__Your assignment__
Retype the whole listing verbatim and keep the pictures out of it.

--- Dataset extract ---

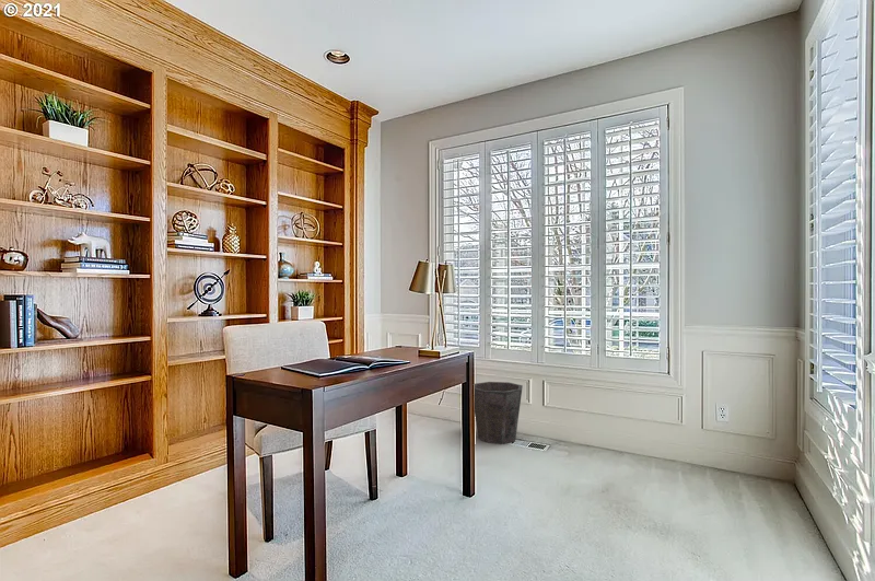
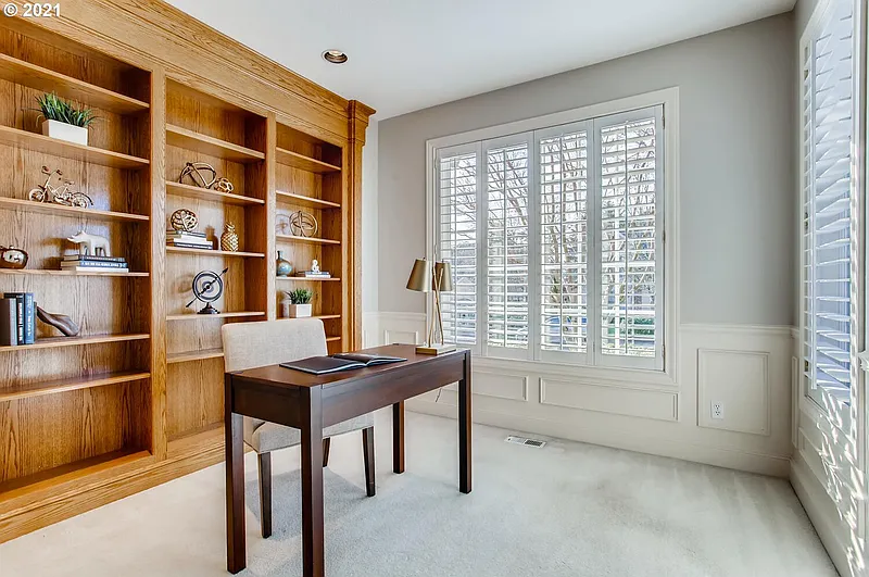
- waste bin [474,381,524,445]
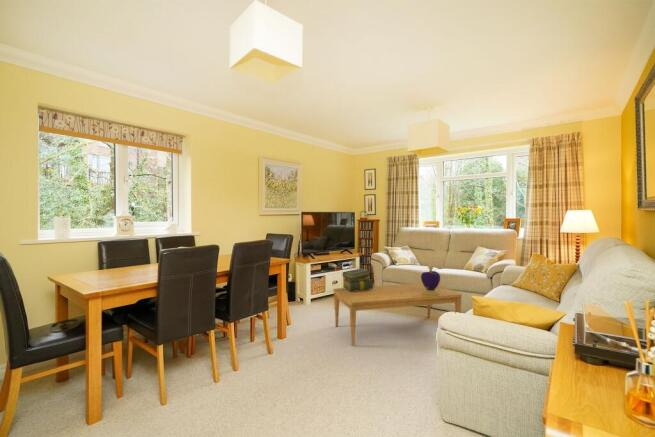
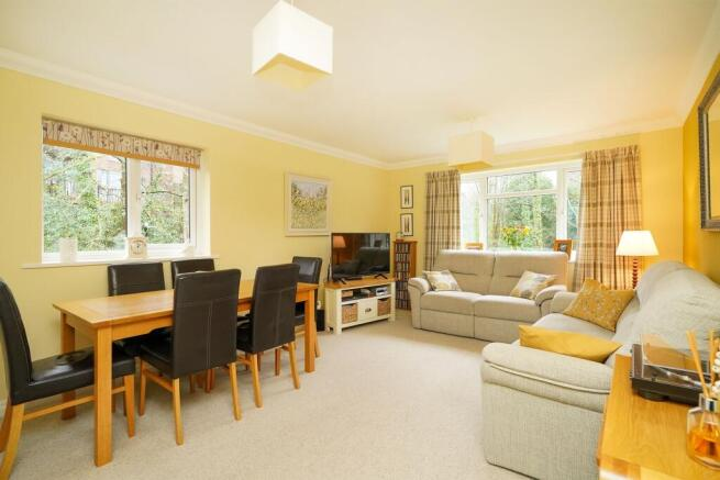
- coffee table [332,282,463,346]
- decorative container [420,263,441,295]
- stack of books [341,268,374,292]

---

__Exercise answer__
- waste bin [474,381,524,445]
- coffee table [332,282,463,346]
- decorative container [420,263,441,295]
- stack of books [341,268,374,292]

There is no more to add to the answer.